What's Your Sacrifice?
(excerpt from the sermon)
Sermon Series: Unfortunate
Jesus was fully human and depended on His relationship with the Father to accomplish the Father's purposes in His life. What was that purpose? Redemption. So the power of relationship and dependency on God through prayer and humility accomplishes more than we could ever imagine. But we want the power, without the prayer. We want revival, without the relationship. We want the spirit, without the spit. You know in baseball, a batter will come to the plate, and oftentimes he will spit on his hands. That will help him to grab onto the bat and ready himself. He's now in the box, he's ready to go. You and I want to do great things without readying ourselves through prayer and relationship. Without getting our hands dirty in the dust that is gathered on our knees. Remember what Dallas Willard said, “Grace is not opposed to effort Grace is opposed to earning.” Because we're saved by grace, through faith, does not mean no effort is required from us. There is effort in a relationship and in that relationship comes power. Jesus and His humanity had that perfect relationship with God because He remained sinless. And, as a result, the power of God can flow through Him. I'm saying that the more righteous we begin to live, pragmatic righteousness enters our lives, and the more God is able to do in and through us. But the greater point, Jesus left everything – wealth and position and power that is unimaginable to us. And He sacrificed it all for the greater good, for the redemption of the people He loves. So follow me here.
He did this so that we would know that He loves us, cares for us, and identifies with us. In a word, He wants us to see how willing He was to sacrifice whatever was necessary to redeem us, restore us, and give us a hope and a future. Before I leave this, most of us can't imagine what Jesus gave up when He left His place in heaven. It would be impossible. This is the reason, so crucial, that Jesus stumbled in the garden. When Jesus came to the garden, there was something that He saw that overwhelmed Him to such a degree that He experienced the symptoms of death, hematohidrosis. He was so anxious that He began to sweat and drop some blood, an actual medical condition. We're not gonna go into that right now, but the point is that He suffers the symptoms of death.

What to produce: In the sermon excerpt, what does the speaker say was the purpose the Father accomplished through Jesus's life? The lines that come next are not needed for the task.

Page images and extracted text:
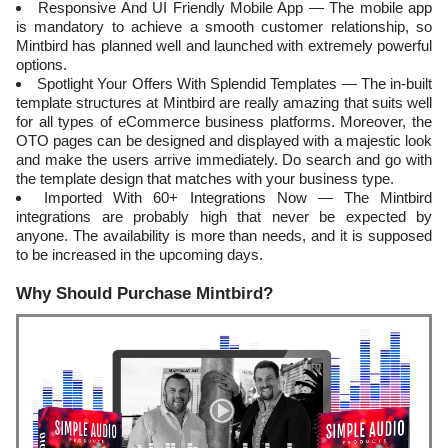
Responsive And UI Friendly Mobile App — The mobile app
is mandatory to achieve a smooth customer relationship, so
Mintbird has planned well and launched with extremely powerful
options.
Spotlight Your Offers With Splendid Templates — The in-built
template structures at Mintbird are really amazing that suits well
for all types of eCommerce business platforms. Moreover, the
OTO pages can be designed and displayed with a majestic look
and make the users arrive immediately. Do search and go with
the template design that matches with your business type.
Imported With 60+ Integrations Now — The Mintbird
integrations are probably high that never be expected by
anyone. The availability is more than needs, and it is supposed
to be increased in the upcoming days.
Why Should Purchase Mintbird?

Completed exercise: Redemption.